Per le altre fasi di cantiere si stima che l’impatto acustico sia molto minore. Lo studio non ritiene pertanto di dover indicare misure ad hoc per la riduzione del rumore nelle fasi di cantiere, a meno di particolari esigenze del complesso alberghiero di Sacca Sessola: nel qual caso, lo studio propone di modificare lo schedule di cantierizzazione dei lavori, minimizzando gli impatti cumulativi (con altre sorgenti).

In fase di esercizio, a causa del nuovo percorso delle grandi navi da crociera, presso Sacca Sessola si stima un aumento di 1 dB del livello equivalente di rumore diurno, mentre a Santa Maria del Mare l’aumento sarà di circa 2 dB. Questo aumento va ad aggiungersi ad uno stato di fatto già sulla soglia- limite della classe I lì vigente. Inoltre, si stima risulteranno debolmente impattate le abitazioni di Alberoni, per circa 5 dB, ma senza superamento dei limiti. Superamenti dei limiti assoluti di immissione si potrebbero avere in luoghi disabitati, come nelle isole limitrofe al nuovo Canale Contorta fino a circa +6 dB oltre il limite assoluto e su altre porzioni di terra emersa ai lati del Canale dei Petroli.

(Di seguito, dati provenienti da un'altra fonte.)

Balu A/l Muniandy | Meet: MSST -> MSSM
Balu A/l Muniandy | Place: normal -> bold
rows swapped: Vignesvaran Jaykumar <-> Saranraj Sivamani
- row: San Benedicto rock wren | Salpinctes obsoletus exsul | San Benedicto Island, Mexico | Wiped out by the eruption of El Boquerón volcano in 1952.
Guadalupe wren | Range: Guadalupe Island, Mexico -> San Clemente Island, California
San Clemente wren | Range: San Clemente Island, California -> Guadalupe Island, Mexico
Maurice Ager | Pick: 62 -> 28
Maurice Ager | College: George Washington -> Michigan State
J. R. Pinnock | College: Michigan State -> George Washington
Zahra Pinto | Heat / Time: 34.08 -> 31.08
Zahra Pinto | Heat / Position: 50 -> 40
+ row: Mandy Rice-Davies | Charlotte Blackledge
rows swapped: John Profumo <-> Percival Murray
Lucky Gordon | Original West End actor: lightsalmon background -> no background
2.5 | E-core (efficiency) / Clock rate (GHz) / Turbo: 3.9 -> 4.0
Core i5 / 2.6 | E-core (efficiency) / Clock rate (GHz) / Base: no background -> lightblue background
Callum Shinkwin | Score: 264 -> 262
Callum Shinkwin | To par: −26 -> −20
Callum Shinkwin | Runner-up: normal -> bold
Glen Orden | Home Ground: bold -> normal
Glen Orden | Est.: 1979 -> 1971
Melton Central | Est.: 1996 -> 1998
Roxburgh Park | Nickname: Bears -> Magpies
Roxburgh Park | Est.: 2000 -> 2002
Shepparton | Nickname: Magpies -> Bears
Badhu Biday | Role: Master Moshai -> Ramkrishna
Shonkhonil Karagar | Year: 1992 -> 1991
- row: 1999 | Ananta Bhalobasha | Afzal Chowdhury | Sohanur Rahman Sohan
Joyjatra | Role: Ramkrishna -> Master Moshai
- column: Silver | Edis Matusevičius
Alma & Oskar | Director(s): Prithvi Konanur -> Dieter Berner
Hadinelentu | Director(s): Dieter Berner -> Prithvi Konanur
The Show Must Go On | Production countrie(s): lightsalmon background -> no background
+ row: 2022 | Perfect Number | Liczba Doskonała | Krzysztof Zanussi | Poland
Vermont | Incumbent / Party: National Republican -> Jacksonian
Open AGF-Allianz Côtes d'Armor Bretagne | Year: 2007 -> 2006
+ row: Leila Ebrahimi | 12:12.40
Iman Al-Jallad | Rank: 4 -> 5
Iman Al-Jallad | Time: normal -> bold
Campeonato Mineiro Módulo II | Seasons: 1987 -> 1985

Lo studio ritiene che il progetto sia migliorativo del clima acustico nell’area urbana. Inoltre, il transitorio disagio dovuto alle fasi di cantiere, nonché l’eventuale aumento dei livelli di rumore in singoli punti prossimi al nuovo canale, in un’ottica costi/benefici sono considerati ‘ampiamente compensati’ dalla riduzione unitaria dell’impatto acustico (decibel per numero di soggetti esposti).

In sintesi, lo studio ipotizza che la situazione acustica in Laguna ‘non possa derivare da un modesto aumento di transiti di navigli di qualsivoglia tipologia, quanto piuttosto dall’equilibrio globale determinato dall’insieme dei traffici e dai comportamenti in navigazione’. E conclude: ‘L’impatto in fase di esercizio può pertanto ritenersi migliorativo nel contesto del centro storico, e trascurabile rispetto alla situazione di traffico attuale nella restante parte del percorso’.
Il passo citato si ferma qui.